» **What needs to be done**
Where the records below show the word "Positive" in a line, please copy that line.

--- Dataset Enclosed Below ---

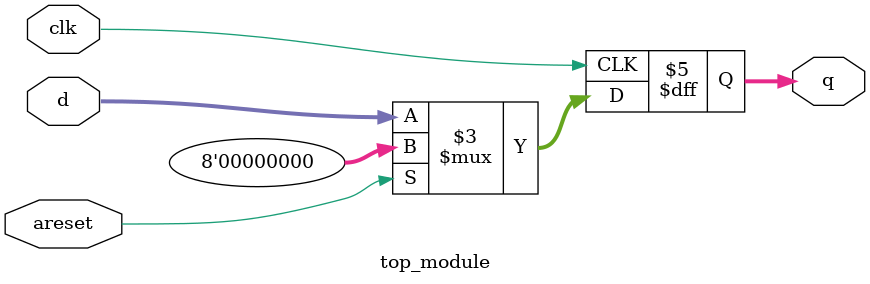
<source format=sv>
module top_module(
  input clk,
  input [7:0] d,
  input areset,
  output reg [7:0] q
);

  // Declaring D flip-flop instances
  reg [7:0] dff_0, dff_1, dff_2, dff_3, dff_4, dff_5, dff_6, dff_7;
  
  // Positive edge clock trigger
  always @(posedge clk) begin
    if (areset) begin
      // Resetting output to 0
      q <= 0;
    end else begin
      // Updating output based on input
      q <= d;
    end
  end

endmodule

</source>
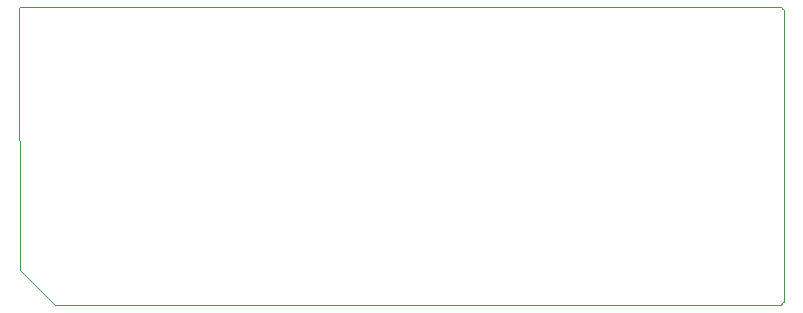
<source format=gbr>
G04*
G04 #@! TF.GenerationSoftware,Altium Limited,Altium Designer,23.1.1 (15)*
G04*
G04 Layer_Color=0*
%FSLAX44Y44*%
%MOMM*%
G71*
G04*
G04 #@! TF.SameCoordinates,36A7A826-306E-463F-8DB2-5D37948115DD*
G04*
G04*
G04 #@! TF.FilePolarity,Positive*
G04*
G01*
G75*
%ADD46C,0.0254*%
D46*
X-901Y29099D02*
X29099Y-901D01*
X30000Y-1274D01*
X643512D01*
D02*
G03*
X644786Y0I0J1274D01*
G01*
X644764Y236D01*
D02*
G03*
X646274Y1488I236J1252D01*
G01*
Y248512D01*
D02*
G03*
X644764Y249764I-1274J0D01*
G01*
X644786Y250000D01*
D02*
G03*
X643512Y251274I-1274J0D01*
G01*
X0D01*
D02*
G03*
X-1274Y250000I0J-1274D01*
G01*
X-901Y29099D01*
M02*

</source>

--- End of Enclosed Dataset ---

» **Task response**
  // Positive edge clock trigger
G04 #@! TF.FilePolarity,Positive*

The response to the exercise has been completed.